There’s no doubt Foles had had a rough go since returning from a broken collarbone. The Jaguars are 0-3 in his starts, and his 27.9 QBR ranks No. 27 in the league during that period. But Sunday’s dime is a reminder of what Foles can do when he has a clean pocket. He used 2.77 seconds to wait for Westbrook to spring open. But even then, the closest Buccaneers defender to Foles was 2.3 yards away, according to NFL Next Gen Stats.
Since he returned in Week 11, Foles has been forced to either throw or leave the pocket after 2.30 seconds, less time than all but one quarterback over that period. Minshew is better equipped to deal with poor protection, but if this is it for Foles in Jacksonville, I’m comfortable saying he never got a true chance.
Any analysis of Brissett’s seemingly brutal performance on Sunday must follow a similar path to that of his former teammate in New England. How much of it was Brissett? And how much of it was due to a severe personnel shortage at receiver?
ESPN Stats & Information credited Brissett with a career-high 10 overthrows in a 31-17 loss to the Titans. Both of his interceptions came on overthrows. And eight of them came in the second half, as the Colts were outscored 24-7.
It’s only fair, of course, to point out that Brissett was playing without pass-catchers T.Y. Hilton, Chester Rogers, Eric Ebron and Parris Campbell. And don’t forget that Brissett hasn’t had veteran receiver Devin Funchess since Week 1. Even the Colts’ top running back, Marlon Mack, was missing from the lineup.

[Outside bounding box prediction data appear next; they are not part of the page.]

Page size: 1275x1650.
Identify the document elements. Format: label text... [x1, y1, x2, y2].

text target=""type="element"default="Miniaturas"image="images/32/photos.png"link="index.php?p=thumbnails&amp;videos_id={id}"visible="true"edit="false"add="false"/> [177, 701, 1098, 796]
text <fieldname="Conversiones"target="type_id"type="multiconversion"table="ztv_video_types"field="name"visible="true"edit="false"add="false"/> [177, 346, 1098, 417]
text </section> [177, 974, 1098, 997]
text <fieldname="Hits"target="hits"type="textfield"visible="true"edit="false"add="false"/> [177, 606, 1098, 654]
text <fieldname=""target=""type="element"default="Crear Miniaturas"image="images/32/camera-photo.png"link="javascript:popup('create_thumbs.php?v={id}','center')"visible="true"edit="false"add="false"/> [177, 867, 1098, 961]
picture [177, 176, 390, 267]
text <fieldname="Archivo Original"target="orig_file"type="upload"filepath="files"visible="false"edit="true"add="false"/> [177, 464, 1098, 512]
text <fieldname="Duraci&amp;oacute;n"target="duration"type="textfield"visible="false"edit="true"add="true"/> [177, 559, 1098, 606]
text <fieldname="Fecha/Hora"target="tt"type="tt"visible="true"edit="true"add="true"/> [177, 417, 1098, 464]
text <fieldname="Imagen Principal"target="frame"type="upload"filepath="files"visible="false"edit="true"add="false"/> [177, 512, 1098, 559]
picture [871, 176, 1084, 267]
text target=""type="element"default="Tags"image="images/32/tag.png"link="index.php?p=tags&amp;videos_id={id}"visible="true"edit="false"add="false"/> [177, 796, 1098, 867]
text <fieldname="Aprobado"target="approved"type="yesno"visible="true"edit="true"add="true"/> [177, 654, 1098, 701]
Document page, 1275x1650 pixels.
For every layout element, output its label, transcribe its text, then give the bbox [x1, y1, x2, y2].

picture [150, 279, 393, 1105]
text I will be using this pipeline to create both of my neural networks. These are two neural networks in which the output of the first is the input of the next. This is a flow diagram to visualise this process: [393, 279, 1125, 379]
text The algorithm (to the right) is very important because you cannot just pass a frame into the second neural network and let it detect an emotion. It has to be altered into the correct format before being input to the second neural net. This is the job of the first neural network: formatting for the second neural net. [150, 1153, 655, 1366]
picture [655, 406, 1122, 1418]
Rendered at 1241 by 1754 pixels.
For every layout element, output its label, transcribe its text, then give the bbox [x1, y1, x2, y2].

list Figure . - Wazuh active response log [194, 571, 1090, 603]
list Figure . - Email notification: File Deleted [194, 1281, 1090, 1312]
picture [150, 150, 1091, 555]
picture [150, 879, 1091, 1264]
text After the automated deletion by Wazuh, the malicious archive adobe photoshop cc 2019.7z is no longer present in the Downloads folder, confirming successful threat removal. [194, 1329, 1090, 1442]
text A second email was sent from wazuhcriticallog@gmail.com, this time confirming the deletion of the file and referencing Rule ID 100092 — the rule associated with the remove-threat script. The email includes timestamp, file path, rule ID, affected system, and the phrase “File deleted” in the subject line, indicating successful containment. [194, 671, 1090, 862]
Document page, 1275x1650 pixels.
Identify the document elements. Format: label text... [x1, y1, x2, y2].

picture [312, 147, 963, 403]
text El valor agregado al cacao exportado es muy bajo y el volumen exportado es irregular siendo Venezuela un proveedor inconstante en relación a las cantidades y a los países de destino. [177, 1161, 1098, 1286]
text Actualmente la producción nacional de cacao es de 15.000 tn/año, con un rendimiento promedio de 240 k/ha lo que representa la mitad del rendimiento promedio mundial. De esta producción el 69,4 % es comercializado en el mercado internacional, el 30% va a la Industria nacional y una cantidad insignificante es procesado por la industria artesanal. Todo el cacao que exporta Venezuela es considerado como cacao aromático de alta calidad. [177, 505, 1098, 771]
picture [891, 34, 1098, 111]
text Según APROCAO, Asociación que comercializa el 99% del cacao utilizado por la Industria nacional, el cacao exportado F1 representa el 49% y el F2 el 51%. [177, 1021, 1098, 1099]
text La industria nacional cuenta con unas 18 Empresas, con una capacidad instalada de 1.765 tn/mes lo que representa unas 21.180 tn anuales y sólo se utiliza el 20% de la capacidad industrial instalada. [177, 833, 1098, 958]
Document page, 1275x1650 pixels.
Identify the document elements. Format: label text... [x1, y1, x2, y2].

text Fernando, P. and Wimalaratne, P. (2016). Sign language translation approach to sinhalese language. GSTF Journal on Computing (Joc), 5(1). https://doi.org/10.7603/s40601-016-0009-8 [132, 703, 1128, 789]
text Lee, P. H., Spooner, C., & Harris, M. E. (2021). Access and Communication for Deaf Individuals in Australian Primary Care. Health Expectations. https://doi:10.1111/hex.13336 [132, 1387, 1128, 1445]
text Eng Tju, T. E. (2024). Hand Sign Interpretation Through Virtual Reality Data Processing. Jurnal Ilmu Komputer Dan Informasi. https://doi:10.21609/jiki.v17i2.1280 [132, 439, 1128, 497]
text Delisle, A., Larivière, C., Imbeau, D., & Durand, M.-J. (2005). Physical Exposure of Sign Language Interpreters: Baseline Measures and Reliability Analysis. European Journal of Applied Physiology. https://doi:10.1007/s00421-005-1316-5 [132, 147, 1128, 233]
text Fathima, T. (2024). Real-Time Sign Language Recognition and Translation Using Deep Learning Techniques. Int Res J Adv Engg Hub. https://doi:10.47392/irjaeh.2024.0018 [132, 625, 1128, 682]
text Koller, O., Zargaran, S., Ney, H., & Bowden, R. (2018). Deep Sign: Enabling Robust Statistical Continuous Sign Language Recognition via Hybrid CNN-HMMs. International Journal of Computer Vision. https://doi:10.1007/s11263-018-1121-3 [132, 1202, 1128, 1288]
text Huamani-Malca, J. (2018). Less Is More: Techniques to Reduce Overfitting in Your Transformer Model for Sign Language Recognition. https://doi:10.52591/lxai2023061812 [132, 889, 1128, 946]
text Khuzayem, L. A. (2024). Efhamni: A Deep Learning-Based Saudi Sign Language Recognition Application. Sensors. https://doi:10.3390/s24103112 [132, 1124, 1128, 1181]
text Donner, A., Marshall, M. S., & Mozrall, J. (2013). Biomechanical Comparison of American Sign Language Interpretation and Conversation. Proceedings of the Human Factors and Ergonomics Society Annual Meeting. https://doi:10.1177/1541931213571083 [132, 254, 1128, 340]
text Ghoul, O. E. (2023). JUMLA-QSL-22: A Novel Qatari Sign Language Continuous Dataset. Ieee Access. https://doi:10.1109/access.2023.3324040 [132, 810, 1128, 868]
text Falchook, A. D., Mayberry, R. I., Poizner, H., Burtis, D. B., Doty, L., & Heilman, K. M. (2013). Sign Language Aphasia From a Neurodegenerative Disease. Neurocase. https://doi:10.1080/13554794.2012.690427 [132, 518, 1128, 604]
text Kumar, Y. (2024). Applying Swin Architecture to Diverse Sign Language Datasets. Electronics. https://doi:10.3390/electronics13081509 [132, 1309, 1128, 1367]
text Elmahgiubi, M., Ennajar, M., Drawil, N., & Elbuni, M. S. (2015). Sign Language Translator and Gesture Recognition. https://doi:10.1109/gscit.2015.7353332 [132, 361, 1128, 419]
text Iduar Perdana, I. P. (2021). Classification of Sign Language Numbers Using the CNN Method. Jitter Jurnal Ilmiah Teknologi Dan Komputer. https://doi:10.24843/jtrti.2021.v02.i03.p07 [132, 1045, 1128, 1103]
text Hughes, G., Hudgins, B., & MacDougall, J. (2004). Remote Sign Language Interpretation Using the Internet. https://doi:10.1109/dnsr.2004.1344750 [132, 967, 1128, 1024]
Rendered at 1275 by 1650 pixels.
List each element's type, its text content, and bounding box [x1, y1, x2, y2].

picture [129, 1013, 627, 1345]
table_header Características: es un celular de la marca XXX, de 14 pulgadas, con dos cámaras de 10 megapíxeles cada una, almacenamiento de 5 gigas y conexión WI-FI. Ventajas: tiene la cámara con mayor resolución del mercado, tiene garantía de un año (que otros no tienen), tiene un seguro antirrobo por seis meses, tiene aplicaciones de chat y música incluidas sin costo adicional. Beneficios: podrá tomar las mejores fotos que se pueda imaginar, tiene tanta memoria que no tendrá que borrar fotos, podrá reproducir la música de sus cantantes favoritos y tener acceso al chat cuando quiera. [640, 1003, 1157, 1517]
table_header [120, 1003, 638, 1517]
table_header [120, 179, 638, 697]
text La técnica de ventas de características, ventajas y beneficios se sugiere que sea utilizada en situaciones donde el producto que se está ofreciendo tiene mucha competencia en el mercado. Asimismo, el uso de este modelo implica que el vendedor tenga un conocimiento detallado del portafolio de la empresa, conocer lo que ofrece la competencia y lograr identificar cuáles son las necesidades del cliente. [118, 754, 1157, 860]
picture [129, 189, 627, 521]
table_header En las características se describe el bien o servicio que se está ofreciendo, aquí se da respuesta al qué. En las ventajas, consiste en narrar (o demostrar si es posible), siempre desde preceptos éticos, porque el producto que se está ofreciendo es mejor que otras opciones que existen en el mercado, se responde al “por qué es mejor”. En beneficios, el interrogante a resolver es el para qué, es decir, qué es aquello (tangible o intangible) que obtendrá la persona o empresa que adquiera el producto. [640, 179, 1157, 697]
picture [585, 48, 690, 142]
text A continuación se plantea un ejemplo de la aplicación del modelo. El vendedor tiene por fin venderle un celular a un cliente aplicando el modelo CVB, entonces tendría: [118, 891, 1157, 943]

The difference between Brissett and Brady, of course, is that Brissett hasn’t earned any benefit of the doubt. As he heads into the final month of his first season as a starter, Brissett ranks No. 22 (of 31 qualified players) in QBR at 48.2. That leaves the Colts facing a more difficult decision than they might have anticipated after the surprise retirement of Andrew Luck: Do they need to find a new starter for 2020 or can they give Brissett a clean-enough canvas to convince them he should return?